Help me. How does disclosing prices reduce choice? This is bafflegab.
It is also not a secret that some hospitals, particularly teaching hospitals, demand and get higher reimbursements from insurers. And some even stare them down. For instance, the University of Alabama at Birmingham has the best med school in the South. The contracts between United Healthcare and UAB Health System members, such as the UAB hospital, Kirklin Clinic (a huge outpatient center), all other UAB Medicine primary care, specialty care, and urgent care clinics, as well as other operations expires this week. That means anyone with United Healthcare who goes to a UAB System participant, save for the emergency room, will pay the full rack rate.

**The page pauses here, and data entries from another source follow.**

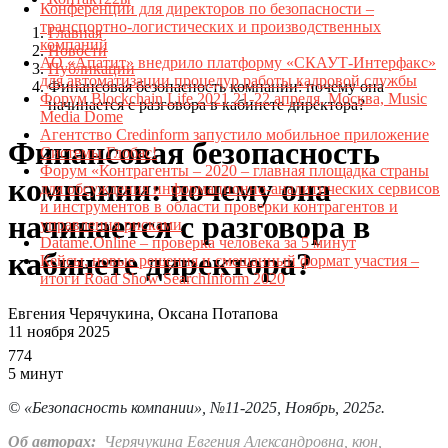
Конференции для директоров по безопасности –
транспортно-логистических и производственных
Главная
компаний
Новости
АО «Апатит» внедрило платформу «СКАУТ-Интерфакс»
Публикации
для автоматизации процедур работы кадровой службы
Финансовая безопасность компании: почему она
Форум Blockchain Life 2021 21-22 апреля, Москва, Music
начинается с разговора в кабинете директора?
Media Dome
Агентство Credinform запустило мобильное приложение
Финансовая безопасность
Системы Глобас!
Форум «Контрагенты – 2020 – главная площадка страны
компании: почему она
для обсуждения информационно-аналитических сервисов
и инструментов в области проверки контрагентов и
начинается с разговора в
управления рисками
Datame.Online – проверка человека за 5 минут
кабинете директора?
Кейсы, новые решения и смешанный формат участия –
итоги Road Show SearchInform 2020
Евгения Черячукина, Оксана Потапова
11 ноября 2025
774
5 минут
© «Безопасность компании», №11-2025, Ноябрь, 2025г.
Об авторах:
Черячукина Евгения Александровна, кюн,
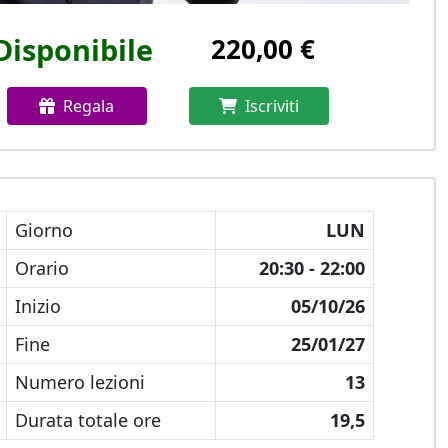
Disponibile
220,00 €
Regala
Iscriviti
Giorno
LUN
Orario
20:30 - 22:00
Inizio
05/10/26
Fine
25/01/27
Numero lezioni
13
Durata totale ore
19,5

And what hospitals are keen to hide is the gap between their out of network versus in network rates, which per the comment above, they are desperate to hide because putting out of network doctors in an operating team is their big way of larding up prices to patients. Exposing the size of the gap between the rack rate and the insurers’ prices will put pressure on hospitals to end or at least curtail this abuse.
It is entirely possible that even if the Administration prevails, some or even many might defy the new rule and pay the fine. But they run the risk that Trump will use his media megaphone to hector them. That has driven down stock prices upon occasion, hitting execs in their weak spot. And local media and local politicians might name and shame the refusniks.
This Trump plan is clearly just an opportunistic gesture to allow the GOP to pretend they are serious about combatting ever-rising health care prices. But it’s also a sign that more and more Republicans see defending the status quo as a political loser.